The school is just a mask for what is effectively a cruel, racist and inhumane holding pen for boys under the age of 18. Punishments include solitary confinement, physical and sexual, abuse, food rationing and extremely severe beatings at ‘The Whitehouse’, from which a number of boys never return.
The two boys represent the two faces of the racial struggle gripping America at that time, hope and fear. The narrative is divided between two timelines, the 1960s and 2010s, and reading this book I was reminded of how desperately important it is to teach critical race theory. So many of the ills from the Jim Crow era are casually dismissed as the past, but segregation laws were only dismantled in 1968 in America, that’s within people’s living memories. Having just read American Wife, a fictional portrayal of the life of Laura Bush, also set during the same period, I’m astonished at how popular culture is able to skim over race and the very real racist reality of America during that period. Black people were barred from eating at certain restaurants, going to the cinema, going to amusement parks, drinking from the same water fountains, the list goes on. The consequences of such policies and segregation are still felt today. The education and prison system are just two examples of how America has failed it’s black population, and generational trauma ensures that vast numbers of people continue to suffer the aftermath.

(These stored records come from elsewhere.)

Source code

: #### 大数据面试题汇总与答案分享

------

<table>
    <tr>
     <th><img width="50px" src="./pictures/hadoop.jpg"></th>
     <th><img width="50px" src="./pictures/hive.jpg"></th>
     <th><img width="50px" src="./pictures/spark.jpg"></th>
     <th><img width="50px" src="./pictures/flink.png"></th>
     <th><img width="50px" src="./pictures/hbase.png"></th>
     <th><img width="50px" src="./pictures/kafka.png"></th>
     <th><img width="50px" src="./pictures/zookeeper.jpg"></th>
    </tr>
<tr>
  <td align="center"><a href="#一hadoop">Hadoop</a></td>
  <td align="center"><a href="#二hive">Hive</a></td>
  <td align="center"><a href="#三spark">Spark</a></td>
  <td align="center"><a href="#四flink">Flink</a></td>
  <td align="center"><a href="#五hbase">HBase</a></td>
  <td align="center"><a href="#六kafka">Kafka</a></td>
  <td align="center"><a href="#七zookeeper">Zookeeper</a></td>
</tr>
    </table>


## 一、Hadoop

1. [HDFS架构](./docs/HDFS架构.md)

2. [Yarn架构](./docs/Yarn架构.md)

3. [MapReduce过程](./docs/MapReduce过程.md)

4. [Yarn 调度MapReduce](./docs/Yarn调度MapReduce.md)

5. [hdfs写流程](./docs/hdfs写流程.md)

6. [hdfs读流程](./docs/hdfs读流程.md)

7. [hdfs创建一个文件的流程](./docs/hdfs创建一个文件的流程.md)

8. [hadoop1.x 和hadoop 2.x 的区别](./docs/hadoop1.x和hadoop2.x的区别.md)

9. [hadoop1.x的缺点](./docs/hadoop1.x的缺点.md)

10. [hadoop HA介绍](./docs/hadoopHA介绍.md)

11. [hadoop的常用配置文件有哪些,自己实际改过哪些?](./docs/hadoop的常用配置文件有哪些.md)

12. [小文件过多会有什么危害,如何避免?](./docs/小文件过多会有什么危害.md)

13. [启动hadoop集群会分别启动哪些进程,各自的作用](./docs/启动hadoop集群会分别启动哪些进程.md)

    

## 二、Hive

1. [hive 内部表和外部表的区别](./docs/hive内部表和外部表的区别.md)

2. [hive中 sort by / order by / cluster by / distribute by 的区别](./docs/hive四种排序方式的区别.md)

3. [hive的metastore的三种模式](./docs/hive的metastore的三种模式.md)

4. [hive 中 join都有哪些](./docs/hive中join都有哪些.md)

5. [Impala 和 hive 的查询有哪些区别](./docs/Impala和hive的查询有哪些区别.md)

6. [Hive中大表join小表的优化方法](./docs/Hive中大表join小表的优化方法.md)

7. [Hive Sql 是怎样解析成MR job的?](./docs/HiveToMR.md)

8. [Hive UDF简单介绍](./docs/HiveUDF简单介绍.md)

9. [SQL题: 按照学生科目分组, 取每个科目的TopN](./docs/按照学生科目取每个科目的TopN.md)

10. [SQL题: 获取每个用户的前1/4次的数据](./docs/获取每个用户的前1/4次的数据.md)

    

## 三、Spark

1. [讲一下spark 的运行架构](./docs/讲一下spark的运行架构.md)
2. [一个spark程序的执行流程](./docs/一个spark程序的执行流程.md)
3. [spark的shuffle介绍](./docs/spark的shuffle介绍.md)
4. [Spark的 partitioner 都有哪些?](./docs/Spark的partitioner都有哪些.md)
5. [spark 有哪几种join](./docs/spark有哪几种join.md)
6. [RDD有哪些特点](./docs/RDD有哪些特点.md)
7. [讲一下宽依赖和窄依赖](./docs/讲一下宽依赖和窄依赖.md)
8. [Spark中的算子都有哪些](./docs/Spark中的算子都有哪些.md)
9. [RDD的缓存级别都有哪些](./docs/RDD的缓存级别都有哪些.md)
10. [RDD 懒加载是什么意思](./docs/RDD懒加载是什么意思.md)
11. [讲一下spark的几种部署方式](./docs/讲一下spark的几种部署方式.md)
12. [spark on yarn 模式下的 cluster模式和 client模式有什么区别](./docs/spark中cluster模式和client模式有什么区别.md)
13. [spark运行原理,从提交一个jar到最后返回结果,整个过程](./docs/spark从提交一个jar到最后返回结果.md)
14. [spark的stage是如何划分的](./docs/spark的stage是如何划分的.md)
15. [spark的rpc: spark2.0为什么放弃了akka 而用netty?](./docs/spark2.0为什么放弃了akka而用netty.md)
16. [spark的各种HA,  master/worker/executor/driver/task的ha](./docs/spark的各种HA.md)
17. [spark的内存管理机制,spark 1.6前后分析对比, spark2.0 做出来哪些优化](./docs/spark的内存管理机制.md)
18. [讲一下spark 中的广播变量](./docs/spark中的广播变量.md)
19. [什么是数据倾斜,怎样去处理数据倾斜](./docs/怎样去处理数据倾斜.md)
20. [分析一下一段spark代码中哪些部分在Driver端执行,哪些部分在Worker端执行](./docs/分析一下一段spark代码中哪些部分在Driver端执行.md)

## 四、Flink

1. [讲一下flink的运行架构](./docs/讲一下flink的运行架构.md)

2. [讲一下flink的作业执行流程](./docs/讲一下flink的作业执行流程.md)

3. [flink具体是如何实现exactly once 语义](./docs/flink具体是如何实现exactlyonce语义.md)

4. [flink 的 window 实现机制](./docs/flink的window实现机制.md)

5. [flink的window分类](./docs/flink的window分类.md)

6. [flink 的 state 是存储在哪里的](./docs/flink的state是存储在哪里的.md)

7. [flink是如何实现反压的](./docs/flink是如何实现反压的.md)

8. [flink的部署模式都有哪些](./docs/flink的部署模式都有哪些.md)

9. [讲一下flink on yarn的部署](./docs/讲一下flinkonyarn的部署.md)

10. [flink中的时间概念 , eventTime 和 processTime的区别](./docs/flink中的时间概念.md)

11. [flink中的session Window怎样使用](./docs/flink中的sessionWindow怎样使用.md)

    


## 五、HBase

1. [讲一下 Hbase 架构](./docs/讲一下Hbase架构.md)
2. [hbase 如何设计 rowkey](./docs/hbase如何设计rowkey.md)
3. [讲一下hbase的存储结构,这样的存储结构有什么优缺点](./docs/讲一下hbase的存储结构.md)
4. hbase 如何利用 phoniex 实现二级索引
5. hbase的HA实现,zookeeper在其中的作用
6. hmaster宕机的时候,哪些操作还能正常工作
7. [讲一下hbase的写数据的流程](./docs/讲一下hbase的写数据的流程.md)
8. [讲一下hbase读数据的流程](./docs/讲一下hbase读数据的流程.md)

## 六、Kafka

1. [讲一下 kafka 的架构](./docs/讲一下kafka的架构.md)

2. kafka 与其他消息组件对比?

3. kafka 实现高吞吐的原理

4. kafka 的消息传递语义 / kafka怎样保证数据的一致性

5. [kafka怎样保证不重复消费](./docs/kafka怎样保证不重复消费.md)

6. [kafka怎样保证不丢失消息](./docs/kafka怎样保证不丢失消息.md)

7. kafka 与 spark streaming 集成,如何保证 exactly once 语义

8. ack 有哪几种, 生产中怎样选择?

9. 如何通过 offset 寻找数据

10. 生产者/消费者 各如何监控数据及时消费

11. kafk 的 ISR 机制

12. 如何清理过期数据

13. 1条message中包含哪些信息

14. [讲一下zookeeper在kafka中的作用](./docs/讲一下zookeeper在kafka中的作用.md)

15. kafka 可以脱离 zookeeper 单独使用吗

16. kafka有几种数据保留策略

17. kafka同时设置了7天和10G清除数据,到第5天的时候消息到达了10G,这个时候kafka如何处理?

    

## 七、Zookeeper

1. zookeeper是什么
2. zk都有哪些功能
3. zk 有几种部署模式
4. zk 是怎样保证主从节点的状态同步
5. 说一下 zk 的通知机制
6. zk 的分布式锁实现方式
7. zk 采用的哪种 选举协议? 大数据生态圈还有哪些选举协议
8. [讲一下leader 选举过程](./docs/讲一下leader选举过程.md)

Reading The Nickle Boys hurt. We talk about learning lessons of history when we talk about the Great Wars, or fighting injustices and of democracy, yet we take these lessons from people who are responsible for the oppression of others, the misrepresentation and worse, the eraser of inconvenient truths. When the second world war ended Black people were still barred from many aspects of life in America. Post Vietnam, after fighting for America, many black soldiers came back to an even more racially divided America that did little to help and support them unlike their white counterparts.
The Nickle Boys is an education that our school systems fail to give us. I would urge everyone to read this book. It’s hard and it will make you cry, and hopefully it will also make you angry, but ultimately it will shed light on our recent history and make you ask important questions about oppression, power and institutions that continue to support inequality today.
Have you read The Nickle Boys, or anything else by Colson Whitehead? This is my first book by the author however I’m looking forward to exploring his back catalogue.